Data for processing START
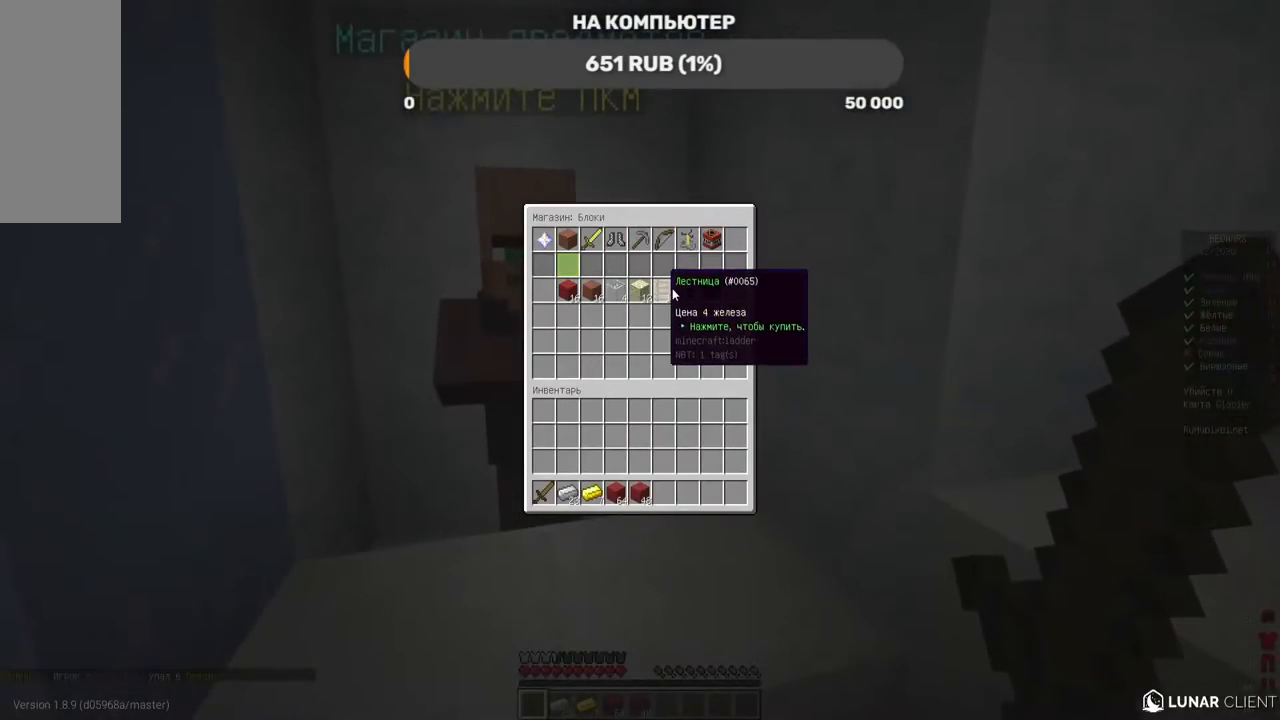
{"keys": ["d"], "mouse": [], "events": [[319, "d", "down"]]}
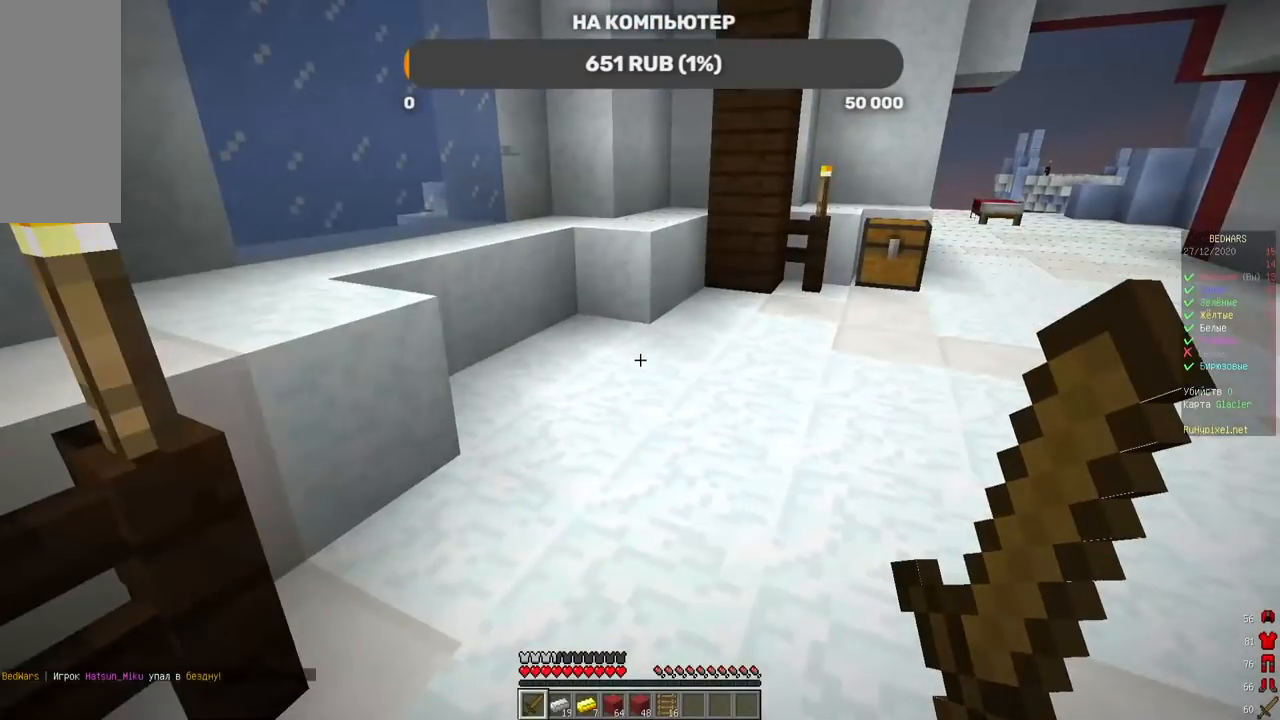
{"keys": ["w"], "mouse": [], "events": [[33, "w", "down"], [369, "d", "up"]]}
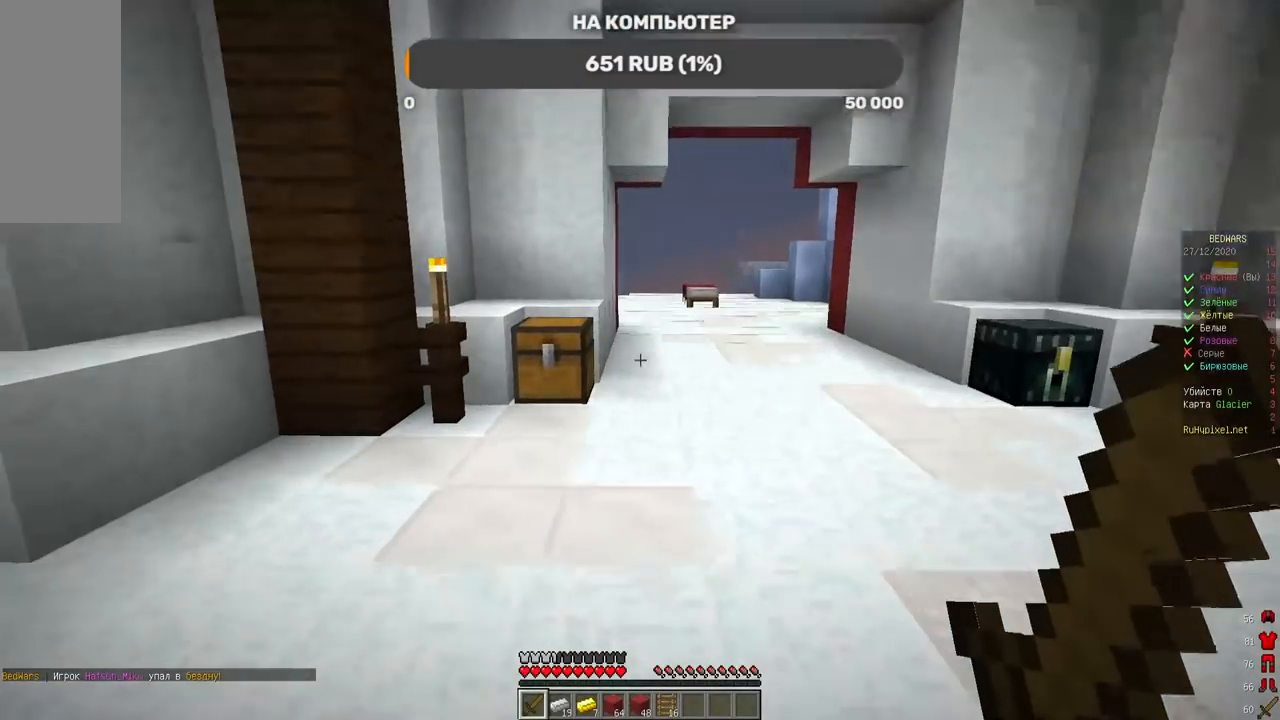
{"keys": ["d", "w"], "mouse": ["right"], "events": [[336, "d", "down"], [370, "mouse_right", "down"]]}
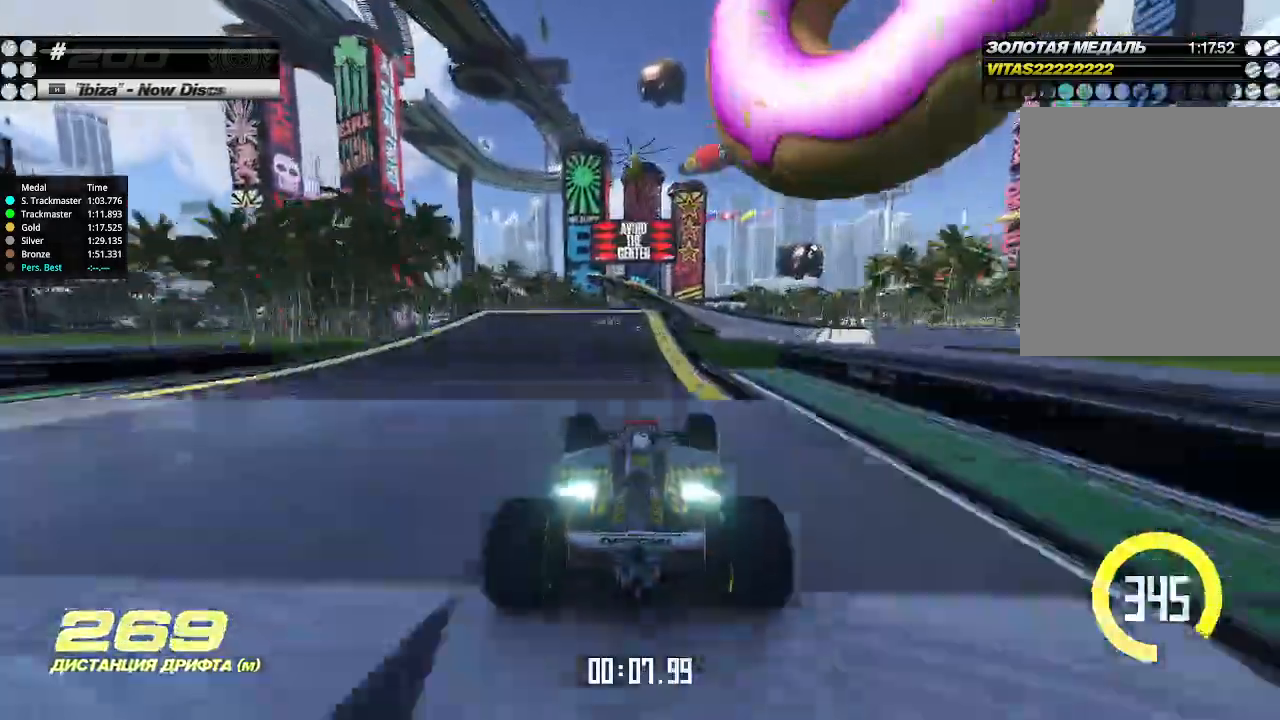
Gameplay with keyboard; each line is a JSON object with the keys held at the frame after it. "events" lists presses ("down") and releases ("up") of "down", "left", "right" and "up" between this image and that frame as [ms after this image, input, new state], when the widget could be followed in between. No other keys are recorded. Mouse input is not recorded.
{"keys": ["up"], "events": []}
Data for processing END
_Instructions for the task_
No pictures belong in the copy; output every record exactly.

_Output below_
{"keys": ["d"], "mouse": [], "events": [[319, "d", "down"]]}
{"keys": ["w"], "mouse": [], "events": [[33, "w", "down"], [369, "d", "up"]]}
{"keys": ["d", "w"], "mouse": ["right"], "events": [[336, "d", "down"], [370, "mouse_right", "down"]]}
Gameplay with keyboard; each line is a JSON object with the keys held at the frame after it. "events" lists presses ("down") and releases ("up") of "down", "left", "right" and "up" between this image and that frame as [ms after this image, input, new state], when the widget could be followed in between. No other keys are recorded. Mouse input is not recorded.
{"keys": ["up"], "events": []}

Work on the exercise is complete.